* **READING TEXT**:
== == ==

Robert Earl Hughes (December 15, 1930 – October 11, 2012) was an American water polo player and breaststroke swimmer who competed in the 1952 and 1956 Summer Olympics.

He was born in Lennox, California.  He attended the University of Southern California (USC), where he swam for the USC Trojans swimming and diving team in National Collegiate Athletic Association (NCAA) competition.

Hughes was a member of the U.S. water polo team which finished fourth in the 1952 tournament.  He played in all nine matches for the U.S. team.

Four years later he finished fifth with the American team the water polo tournament at the 1956 Summer Olympics in Melbourne, Australia.  He played five matches.  He also participated in the 200-meter breaststroke, but did not advance beyond the preliminary heats.

In 1976, he was inducted into the USA Water Polo Hall of Fame.

== == ==

* **DATASET EXCERPTS**:

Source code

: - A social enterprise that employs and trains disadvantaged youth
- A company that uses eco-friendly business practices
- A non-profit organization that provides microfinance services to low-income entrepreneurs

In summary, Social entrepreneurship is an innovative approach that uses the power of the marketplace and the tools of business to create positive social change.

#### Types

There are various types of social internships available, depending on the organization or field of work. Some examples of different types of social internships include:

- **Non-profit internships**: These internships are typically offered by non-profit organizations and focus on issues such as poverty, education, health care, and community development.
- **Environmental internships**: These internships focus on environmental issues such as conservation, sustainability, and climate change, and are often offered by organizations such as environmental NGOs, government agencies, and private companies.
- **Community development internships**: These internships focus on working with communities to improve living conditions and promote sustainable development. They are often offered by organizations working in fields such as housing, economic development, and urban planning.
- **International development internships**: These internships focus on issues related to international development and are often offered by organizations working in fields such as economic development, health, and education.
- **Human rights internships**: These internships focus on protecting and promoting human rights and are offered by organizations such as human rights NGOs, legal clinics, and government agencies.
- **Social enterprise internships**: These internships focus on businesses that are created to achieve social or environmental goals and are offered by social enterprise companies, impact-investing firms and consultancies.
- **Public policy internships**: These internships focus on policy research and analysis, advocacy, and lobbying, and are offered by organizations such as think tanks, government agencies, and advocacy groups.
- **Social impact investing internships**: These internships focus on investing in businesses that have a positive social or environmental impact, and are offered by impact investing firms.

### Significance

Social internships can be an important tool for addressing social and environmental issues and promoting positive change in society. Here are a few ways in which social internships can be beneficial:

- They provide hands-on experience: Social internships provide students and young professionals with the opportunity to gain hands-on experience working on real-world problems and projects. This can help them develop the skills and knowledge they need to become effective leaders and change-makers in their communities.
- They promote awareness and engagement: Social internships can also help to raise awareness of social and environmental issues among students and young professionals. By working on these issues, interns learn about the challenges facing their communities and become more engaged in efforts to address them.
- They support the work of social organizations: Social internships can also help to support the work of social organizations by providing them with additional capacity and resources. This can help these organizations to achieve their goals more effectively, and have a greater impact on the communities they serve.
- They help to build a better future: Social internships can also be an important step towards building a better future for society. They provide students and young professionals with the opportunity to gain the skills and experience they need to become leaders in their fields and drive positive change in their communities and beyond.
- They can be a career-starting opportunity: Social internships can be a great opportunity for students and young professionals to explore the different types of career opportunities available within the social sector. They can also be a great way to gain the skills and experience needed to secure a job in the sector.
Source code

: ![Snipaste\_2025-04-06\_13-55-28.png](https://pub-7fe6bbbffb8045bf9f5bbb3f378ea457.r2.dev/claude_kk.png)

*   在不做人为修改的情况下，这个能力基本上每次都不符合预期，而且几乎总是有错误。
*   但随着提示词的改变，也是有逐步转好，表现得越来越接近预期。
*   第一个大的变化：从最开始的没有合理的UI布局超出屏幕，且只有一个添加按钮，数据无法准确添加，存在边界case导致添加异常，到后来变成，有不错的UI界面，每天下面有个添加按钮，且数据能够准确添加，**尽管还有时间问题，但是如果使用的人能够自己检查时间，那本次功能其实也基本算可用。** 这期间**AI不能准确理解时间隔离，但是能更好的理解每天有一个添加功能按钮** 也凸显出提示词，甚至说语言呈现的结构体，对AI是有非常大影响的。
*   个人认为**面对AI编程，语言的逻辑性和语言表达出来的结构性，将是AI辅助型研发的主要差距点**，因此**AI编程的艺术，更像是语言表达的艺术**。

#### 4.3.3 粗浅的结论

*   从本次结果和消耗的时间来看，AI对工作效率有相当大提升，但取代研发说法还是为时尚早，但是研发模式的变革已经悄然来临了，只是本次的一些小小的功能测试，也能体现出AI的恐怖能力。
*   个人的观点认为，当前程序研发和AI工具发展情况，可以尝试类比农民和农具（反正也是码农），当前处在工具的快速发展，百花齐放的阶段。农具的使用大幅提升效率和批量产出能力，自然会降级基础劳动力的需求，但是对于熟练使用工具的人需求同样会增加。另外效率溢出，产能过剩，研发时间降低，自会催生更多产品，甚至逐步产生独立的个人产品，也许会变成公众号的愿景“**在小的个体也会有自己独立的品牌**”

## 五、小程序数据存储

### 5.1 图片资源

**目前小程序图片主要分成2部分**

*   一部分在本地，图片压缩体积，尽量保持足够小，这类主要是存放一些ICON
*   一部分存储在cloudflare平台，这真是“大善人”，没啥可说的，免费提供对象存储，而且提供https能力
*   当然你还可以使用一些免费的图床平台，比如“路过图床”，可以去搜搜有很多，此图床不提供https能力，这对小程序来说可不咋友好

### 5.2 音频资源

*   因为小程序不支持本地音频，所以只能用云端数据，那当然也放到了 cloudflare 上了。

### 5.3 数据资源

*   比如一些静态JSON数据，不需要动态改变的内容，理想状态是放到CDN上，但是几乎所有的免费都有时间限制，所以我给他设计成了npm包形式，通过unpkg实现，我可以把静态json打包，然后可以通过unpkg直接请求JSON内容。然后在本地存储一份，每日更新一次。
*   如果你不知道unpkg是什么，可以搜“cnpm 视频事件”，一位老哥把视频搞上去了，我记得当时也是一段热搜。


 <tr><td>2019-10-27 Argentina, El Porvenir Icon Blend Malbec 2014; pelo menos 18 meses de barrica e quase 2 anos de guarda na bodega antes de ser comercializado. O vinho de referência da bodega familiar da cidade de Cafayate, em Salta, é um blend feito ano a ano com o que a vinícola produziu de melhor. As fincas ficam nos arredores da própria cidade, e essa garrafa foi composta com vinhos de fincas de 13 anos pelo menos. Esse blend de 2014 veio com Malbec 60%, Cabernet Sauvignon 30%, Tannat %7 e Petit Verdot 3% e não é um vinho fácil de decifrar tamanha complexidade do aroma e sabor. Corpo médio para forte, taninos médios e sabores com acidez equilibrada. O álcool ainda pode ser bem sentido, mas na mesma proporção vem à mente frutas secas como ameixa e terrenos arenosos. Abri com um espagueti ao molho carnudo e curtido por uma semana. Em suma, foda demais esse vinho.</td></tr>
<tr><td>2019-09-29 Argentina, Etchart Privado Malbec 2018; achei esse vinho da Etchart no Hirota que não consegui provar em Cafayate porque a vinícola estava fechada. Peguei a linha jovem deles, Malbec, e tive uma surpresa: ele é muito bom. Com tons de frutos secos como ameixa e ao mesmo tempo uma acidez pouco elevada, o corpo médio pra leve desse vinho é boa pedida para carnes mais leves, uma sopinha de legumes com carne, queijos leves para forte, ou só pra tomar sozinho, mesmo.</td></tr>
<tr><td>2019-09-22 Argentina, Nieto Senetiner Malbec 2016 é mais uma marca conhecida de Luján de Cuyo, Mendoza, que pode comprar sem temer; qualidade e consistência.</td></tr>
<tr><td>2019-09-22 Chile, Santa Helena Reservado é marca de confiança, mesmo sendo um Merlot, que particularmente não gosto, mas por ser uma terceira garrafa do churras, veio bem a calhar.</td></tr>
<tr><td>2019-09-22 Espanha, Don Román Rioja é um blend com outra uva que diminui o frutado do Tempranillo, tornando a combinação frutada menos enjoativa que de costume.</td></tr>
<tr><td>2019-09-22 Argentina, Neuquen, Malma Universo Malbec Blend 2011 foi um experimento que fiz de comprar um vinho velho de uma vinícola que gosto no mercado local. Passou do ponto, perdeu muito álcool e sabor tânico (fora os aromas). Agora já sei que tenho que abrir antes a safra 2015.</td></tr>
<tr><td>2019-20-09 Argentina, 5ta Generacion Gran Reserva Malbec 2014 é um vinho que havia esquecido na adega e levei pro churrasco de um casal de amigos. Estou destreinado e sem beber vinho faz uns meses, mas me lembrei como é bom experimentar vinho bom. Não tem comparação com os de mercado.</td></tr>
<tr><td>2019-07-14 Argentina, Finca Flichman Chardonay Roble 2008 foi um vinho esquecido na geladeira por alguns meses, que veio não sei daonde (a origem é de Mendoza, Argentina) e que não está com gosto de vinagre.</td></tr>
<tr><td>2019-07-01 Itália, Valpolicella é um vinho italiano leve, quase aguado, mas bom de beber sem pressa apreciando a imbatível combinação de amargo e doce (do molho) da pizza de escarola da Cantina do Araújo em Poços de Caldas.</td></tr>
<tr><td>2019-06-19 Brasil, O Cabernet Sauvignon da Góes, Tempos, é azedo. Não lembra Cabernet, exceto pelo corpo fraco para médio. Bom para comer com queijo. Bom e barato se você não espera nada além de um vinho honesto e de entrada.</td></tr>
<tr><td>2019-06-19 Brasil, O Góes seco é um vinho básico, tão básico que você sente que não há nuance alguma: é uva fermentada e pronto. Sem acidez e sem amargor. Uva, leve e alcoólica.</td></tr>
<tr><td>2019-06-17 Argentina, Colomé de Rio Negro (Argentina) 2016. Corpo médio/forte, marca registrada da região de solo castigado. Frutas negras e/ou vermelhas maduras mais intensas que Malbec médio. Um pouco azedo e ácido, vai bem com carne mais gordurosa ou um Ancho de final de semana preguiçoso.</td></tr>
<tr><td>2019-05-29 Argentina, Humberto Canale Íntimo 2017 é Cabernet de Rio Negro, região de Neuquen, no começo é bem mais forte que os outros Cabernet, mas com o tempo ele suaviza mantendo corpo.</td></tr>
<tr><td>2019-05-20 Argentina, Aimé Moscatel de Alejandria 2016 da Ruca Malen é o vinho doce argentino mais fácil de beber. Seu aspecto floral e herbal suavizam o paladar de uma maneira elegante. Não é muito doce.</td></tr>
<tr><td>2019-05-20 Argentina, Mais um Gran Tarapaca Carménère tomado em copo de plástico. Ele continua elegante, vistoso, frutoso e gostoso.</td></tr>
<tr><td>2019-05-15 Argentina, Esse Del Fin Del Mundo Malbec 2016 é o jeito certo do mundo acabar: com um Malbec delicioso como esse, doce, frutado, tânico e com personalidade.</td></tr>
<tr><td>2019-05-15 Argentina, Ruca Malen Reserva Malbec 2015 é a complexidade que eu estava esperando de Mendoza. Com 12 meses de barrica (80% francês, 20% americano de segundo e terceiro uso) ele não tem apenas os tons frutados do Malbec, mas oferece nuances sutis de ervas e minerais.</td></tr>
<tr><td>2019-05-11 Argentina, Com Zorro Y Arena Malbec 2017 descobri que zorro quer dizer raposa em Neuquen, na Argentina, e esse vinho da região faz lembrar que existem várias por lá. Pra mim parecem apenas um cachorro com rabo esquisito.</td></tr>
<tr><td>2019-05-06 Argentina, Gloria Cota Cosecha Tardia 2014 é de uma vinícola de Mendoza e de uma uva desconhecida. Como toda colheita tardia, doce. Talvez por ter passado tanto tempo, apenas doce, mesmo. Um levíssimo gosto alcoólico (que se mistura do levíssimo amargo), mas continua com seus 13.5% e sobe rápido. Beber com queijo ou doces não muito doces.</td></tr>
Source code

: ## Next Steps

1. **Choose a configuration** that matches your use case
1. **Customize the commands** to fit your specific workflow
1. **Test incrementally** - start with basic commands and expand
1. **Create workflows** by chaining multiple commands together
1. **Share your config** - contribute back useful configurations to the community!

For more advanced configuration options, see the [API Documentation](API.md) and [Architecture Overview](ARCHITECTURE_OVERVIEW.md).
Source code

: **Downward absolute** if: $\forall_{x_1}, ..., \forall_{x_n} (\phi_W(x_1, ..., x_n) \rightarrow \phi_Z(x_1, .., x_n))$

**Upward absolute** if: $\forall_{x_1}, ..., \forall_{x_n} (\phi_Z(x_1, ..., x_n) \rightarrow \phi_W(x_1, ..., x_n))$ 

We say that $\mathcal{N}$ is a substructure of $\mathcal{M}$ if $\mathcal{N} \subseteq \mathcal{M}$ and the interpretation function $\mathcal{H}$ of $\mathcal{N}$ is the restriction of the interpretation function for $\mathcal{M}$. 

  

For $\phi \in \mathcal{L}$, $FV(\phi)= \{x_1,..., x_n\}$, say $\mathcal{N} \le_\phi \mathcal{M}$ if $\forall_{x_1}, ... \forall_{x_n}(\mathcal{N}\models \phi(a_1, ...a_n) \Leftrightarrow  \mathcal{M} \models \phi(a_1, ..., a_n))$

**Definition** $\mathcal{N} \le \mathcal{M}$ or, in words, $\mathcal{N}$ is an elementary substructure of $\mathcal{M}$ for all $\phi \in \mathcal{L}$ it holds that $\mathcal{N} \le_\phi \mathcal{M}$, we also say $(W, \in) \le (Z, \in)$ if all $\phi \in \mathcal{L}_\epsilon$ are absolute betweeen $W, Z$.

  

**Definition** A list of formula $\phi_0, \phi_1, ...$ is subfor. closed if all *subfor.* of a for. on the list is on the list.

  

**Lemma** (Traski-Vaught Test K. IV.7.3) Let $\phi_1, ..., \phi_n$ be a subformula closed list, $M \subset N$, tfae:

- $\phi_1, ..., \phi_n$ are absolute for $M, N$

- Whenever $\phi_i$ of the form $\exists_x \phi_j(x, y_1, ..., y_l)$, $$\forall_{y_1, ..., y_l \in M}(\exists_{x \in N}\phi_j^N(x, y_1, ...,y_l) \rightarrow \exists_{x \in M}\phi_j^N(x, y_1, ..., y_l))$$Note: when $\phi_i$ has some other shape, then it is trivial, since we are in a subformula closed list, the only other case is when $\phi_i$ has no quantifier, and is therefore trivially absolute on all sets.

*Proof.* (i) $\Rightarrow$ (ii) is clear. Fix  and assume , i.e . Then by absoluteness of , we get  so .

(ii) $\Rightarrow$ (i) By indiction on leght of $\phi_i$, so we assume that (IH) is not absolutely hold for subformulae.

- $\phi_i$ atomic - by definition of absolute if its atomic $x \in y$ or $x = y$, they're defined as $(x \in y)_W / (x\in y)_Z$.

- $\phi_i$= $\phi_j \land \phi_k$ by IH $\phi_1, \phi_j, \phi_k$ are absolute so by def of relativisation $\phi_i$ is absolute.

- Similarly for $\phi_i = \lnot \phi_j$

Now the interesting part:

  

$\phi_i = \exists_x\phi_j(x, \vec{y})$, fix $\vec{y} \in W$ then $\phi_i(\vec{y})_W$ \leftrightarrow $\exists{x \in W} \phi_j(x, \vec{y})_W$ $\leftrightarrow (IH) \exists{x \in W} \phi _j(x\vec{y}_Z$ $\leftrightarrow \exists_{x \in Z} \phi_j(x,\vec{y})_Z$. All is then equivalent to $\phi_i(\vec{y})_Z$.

== == ==

* **PROBLEM SET**:
• a. Condense the paragraph of the Hughes biography that begins "He was born in Lennox" into a single sentence that keeps its main facts.
• b. Copy the passage of the Hughes biography between "Four years later" and "the preliminary heats.", inclusive.
The records aren't needed for this work.

* **ANSWERS FOR THIS EXERCISE**:
• a. Born in Lennox, California, Hughes attended the University of Southern California (USC) and swam for its USC Trojans swimming and diving team in NCAA competition.

• b.
Four years later he finished fifth with the American team the water polo tournament at the 1956 Summer Olympics in Melbourne, Australia.  He played five matches.  He also participated in the 200-meter breaststroke, but did not advance beyond the preliminary heats.